Work instruction -> Return the material below unchanged, from the line with "How many Test_MAPE" up to and including the line with "Is it true that Theft is 14% of the pie?", and leave out the pictures.

Input data ->
[Start of Attachment]

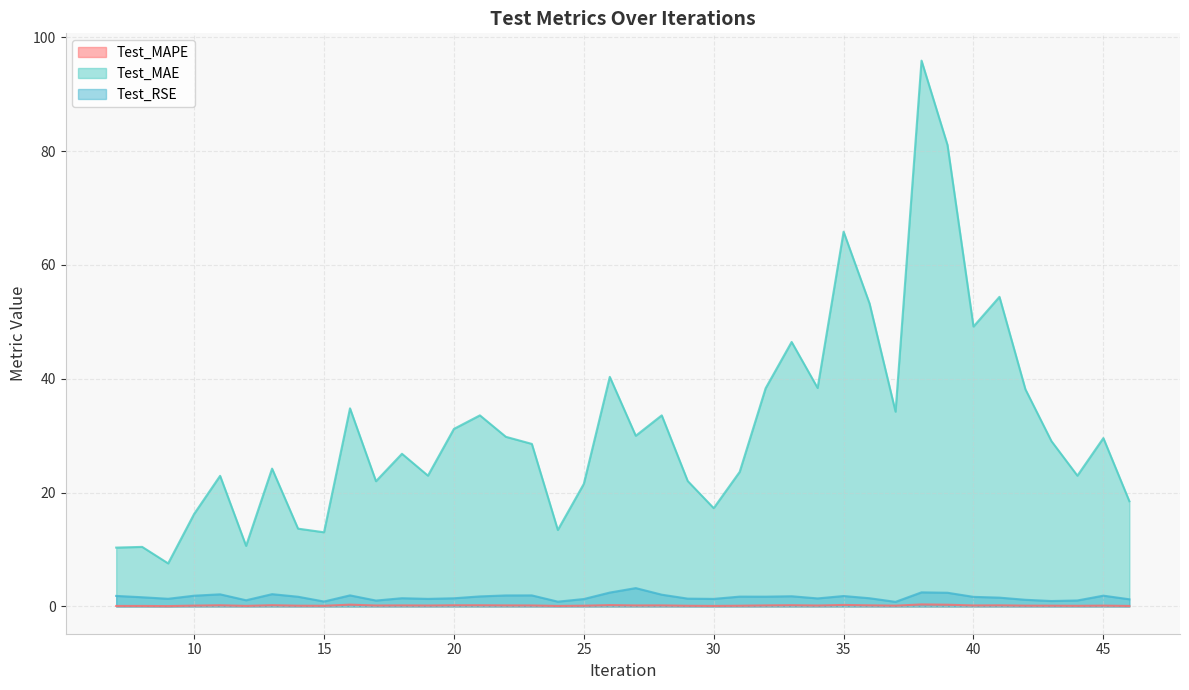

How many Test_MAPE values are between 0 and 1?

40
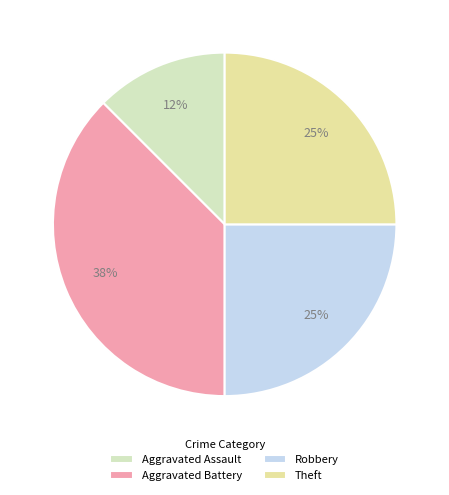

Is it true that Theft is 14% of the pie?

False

[End of Attachment]
[Start of Attachment]

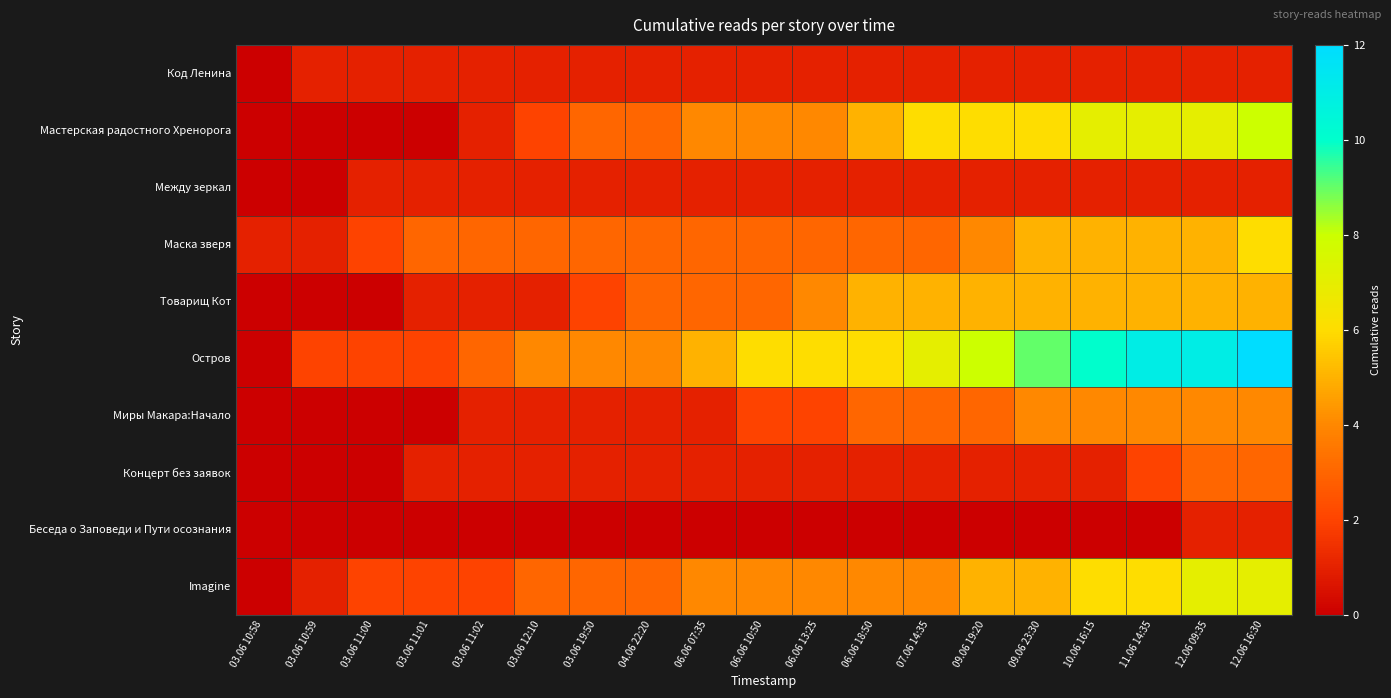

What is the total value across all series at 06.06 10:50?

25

[End of Attachment]

Response ->
How many Test_MAPE values are between 0 and 1?

40

Is it true that Theft is 14% of the pie?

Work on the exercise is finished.